-- Directions --
Wherever the word "middle" shows up in the data, report the line it sits in.

(Records supplied begins)

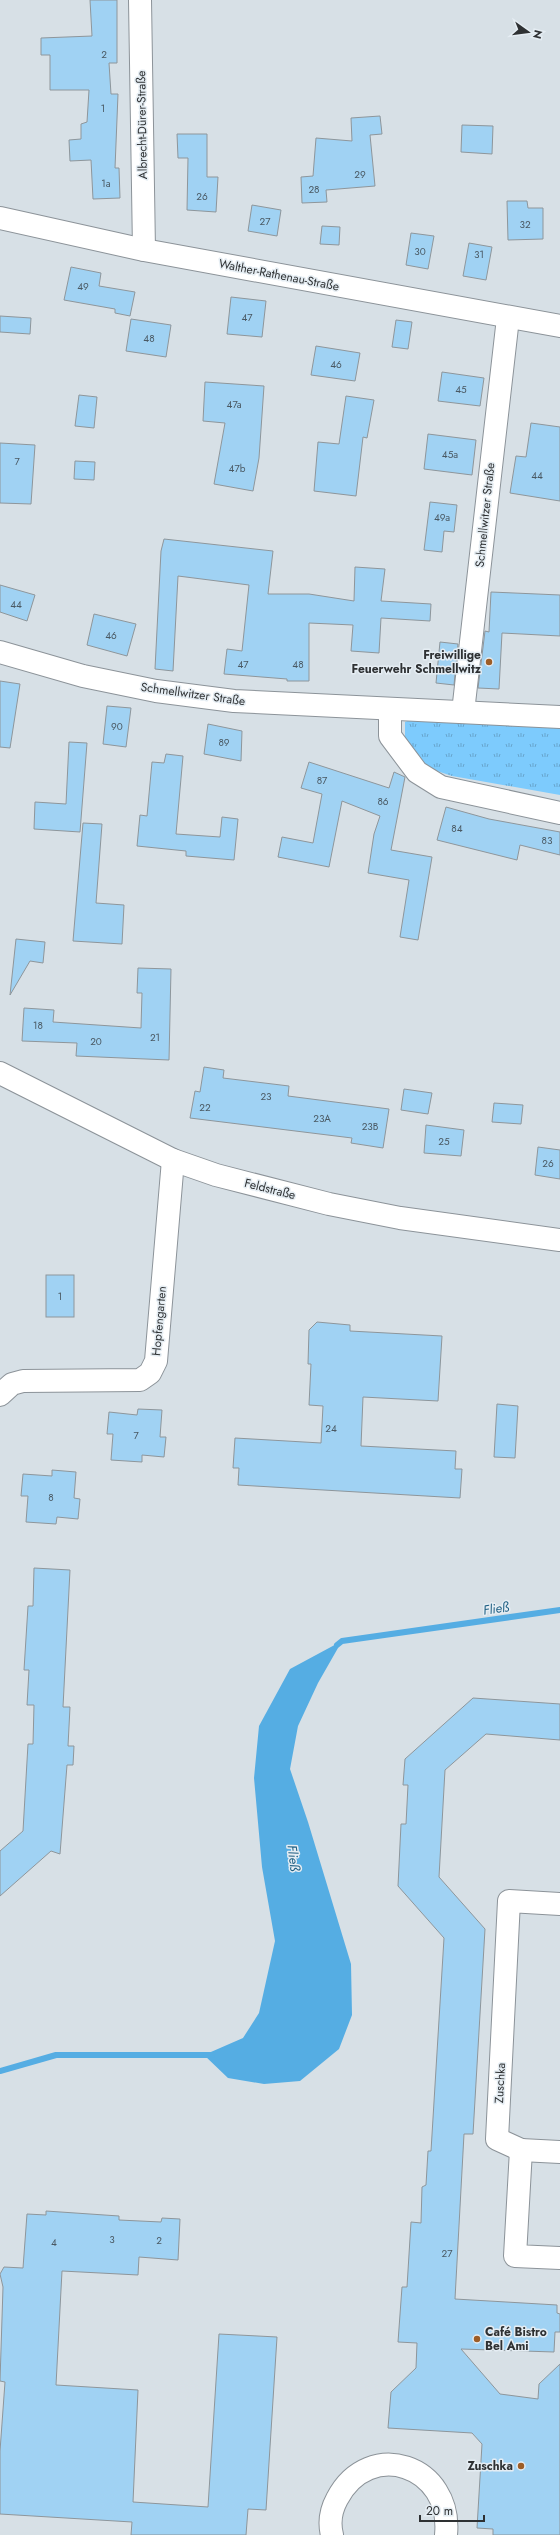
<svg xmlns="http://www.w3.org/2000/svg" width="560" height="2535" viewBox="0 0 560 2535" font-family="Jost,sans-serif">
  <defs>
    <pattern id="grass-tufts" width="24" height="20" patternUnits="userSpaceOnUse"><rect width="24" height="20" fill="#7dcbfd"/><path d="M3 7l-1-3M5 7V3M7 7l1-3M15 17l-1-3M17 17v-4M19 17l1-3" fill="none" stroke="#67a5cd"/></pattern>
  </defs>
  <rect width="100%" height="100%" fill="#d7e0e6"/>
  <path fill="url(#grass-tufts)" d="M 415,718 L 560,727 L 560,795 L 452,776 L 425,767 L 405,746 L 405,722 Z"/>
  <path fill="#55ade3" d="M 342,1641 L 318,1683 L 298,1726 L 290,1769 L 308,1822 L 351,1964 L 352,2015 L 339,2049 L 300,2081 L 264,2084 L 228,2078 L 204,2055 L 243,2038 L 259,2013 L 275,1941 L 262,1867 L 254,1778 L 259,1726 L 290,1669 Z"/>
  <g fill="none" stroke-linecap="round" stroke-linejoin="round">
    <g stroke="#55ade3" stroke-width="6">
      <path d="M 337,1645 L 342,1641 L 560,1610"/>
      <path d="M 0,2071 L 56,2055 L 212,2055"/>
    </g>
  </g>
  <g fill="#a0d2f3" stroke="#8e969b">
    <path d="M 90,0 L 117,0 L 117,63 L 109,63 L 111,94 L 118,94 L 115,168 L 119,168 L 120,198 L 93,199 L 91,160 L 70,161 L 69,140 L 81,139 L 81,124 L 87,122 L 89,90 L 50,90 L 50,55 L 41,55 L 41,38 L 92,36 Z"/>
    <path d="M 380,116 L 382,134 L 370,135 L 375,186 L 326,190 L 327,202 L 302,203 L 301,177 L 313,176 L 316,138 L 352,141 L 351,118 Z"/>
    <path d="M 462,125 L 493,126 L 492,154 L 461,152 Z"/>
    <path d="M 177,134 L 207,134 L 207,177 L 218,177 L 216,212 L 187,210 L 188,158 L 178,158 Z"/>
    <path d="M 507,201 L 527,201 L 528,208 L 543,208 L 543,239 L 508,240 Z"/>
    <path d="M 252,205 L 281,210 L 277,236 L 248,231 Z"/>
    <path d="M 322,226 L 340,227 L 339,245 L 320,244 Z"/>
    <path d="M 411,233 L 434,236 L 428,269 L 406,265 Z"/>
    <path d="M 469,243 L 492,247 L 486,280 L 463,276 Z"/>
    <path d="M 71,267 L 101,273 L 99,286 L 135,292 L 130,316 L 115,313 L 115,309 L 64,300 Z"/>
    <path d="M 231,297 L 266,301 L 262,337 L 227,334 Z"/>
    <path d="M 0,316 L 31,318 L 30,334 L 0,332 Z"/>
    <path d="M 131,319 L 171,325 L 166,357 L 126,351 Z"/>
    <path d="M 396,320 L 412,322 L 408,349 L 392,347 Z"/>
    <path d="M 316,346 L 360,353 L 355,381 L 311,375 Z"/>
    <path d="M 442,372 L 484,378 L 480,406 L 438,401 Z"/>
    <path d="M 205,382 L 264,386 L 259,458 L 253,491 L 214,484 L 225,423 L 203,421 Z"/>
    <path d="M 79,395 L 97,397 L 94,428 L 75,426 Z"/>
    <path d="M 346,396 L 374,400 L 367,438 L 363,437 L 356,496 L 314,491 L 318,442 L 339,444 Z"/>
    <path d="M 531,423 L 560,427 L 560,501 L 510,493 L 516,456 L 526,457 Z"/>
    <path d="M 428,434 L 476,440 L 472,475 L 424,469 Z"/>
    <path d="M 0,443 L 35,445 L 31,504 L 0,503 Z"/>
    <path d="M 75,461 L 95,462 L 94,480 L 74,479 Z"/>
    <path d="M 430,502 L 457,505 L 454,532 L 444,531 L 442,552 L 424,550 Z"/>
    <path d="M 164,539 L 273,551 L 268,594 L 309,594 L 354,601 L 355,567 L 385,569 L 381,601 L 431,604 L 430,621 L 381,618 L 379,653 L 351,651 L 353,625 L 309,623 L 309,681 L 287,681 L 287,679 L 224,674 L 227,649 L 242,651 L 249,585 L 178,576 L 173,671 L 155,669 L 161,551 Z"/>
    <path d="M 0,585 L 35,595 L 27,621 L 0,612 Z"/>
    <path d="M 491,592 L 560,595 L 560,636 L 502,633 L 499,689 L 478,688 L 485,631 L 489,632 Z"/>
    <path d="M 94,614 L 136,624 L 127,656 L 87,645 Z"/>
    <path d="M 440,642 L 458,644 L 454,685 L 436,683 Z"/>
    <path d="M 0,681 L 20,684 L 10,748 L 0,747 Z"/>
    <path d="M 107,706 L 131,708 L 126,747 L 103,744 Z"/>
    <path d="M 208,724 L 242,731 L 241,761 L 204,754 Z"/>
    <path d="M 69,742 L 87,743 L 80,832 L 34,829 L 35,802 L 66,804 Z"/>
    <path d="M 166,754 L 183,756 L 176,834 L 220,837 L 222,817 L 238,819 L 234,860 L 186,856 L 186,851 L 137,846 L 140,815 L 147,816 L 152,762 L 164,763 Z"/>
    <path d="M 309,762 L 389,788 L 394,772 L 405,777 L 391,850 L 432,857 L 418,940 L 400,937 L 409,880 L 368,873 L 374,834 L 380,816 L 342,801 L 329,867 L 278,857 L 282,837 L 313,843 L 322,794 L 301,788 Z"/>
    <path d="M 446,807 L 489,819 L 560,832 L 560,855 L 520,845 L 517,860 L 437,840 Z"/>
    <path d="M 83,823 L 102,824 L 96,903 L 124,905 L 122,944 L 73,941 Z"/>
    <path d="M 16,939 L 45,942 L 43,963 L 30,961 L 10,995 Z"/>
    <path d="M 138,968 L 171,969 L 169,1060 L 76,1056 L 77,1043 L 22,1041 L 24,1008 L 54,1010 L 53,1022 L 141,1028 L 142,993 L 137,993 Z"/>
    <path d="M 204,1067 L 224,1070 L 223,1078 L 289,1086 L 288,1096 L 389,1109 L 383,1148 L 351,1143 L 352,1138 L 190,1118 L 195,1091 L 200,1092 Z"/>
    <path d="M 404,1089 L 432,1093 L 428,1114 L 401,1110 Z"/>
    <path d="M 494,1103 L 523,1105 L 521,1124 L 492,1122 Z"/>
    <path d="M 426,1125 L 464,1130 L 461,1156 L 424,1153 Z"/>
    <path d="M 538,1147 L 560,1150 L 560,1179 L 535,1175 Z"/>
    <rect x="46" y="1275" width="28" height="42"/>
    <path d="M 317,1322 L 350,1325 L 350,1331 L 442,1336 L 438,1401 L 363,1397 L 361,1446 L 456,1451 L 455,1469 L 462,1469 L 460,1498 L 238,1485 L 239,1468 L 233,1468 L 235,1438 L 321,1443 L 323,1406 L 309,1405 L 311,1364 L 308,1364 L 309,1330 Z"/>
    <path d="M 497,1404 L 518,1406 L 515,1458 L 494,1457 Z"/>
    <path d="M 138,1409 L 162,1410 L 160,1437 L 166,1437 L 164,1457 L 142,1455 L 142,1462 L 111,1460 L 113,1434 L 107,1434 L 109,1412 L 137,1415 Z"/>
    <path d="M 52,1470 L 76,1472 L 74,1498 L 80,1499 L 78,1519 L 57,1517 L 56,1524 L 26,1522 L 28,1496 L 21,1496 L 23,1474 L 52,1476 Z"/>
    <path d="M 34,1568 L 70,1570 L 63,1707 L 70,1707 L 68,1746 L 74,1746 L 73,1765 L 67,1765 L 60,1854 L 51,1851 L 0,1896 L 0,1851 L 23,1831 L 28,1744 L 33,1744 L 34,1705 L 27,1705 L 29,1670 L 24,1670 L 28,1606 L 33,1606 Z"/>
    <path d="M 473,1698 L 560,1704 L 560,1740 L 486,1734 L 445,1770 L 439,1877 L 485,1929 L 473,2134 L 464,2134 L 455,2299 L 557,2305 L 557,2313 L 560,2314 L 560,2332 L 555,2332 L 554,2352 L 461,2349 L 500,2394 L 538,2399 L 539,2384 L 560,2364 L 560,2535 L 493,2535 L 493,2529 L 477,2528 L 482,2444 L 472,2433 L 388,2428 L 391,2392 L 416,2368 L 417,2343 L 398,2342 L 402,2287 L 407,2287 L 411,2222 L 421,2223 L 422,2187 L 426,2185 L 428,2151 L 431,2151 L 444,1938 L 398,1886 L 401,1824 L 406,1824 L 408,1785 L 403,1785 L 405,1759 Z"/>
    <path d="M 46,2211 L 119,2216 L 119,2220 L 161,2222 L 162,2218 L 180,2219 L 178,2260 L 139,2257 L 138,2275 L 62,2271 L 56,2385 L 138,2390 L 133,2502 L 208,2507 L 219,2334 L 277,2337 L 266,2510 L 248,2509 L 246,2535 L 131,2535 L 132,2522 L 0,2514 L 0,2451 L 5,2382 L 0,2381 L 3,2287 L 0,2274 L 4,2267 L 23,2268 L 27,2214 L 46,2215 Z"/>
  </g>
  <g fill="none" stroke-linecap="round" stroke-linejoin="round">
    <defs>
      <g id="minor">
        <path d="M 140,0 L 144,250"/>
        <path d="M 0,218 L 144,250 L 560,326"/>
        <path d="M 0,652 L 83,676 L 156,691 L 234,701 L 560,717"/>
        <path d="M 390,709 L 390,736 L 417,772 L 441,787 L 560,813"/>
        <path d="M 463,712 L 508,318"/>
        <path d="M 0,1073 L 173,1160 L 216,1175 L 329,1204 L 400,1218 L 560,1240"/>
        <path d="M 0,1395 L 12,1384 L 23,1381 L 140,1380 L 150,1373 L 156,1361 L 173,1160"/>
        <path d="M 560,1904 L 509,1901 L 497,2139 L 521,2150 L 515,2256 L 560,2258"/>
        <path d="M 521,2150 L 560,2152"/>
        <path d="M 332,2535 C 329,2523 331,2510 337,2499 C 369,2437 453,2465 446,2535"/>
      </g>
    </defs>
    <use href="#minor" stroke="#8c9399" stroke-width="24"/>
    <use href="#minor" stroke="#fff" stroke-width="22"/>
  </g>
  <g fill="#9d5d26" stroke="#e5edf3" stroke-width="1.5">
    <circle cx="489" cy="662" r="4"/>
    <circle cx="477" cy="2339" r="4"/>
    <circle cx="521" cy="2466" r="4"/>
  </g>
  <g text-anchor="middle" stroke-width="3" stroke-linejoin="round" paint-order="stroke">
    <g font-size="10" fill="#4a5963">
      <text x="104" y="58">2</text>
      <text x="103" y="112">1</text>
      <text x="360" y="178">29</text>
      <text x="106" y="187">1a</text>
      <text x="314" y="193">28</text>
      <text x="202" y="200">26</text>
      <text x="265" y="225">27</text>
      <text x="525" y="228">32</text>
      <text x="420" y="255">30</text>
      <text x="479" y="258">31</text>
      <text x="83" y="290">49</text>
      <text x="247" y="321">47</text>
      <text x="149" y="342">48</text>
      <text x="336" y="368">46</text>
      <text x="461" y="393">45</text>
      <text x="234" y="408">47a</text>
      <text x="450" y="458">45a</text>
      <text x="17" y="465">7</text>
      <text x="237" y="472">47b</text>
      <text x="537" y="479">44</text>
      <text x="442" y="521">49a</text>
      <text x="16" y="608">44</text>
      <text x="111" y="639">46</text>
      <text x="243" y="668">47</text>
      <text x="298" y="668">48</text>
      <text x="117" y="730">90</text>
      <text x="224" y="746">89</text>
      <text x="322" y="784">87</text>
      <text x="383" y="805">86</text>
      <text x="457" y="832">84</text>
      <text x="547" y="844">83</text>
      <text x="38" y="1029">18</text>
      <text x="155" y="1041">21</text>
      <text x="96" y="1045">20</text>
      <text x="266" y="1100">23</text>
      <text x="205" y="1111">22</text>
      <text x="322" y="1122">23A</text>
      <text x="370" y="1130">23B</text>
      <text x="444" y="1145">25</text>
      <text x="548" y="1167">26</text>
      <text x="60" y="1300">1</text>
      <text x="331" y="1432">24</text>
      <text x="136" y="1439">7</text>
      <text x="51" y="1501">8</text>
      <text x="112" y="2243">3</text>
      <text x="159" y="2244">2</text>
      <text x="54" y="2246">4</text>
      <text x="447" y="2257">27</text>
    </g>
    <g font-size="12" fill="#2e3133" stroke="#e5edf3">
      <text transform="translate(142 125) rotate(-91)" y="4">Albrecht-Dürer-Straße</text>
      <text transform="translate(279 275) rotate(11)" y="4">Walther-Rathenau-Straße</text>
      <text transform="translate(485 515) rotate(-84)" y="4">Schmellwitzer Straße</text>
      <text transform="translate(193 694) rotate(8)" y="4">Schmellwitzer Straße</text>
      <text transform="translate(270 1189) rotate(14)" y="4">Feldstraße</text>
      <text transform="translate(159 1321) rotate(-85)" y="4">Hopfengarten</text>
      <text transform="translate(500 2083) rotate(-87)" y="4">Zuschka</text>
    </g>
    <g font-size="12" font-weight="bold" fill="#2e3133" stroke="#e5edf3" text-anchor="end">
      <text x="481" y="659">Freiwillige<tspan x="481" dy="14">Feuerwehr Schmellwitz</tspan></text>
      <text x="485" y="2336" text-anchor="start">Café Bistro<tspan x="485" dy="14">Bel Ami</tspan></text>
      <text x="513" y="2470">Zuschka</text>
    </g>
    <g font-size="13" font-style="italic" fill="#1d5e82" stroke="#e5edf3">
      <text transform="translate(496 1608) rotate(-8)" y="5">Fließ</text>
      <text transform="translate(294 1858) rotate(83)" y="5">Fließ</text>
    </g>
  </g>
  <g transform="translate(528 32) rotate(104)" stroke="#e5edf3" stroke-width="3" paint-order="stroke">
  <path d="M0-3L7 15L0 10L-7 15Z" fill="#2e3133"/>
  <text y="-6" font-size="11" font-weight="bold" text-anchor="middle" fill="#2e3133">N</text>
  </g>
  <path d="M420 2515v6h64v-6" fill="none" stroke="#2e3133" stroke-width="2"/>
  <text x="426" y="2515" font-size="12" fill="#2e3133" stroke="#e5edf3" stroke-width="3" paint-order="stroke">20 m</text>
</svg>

(Records supplied ends)

-- Solved problem --
  <g text-anchor="middle" stroke-width="3" stroke-linejoin="round" paint-order="stroke">
  <text y="-6" font-size="11" font-weight="bold" text-anchor="middle" fill="#2e3133">N</text>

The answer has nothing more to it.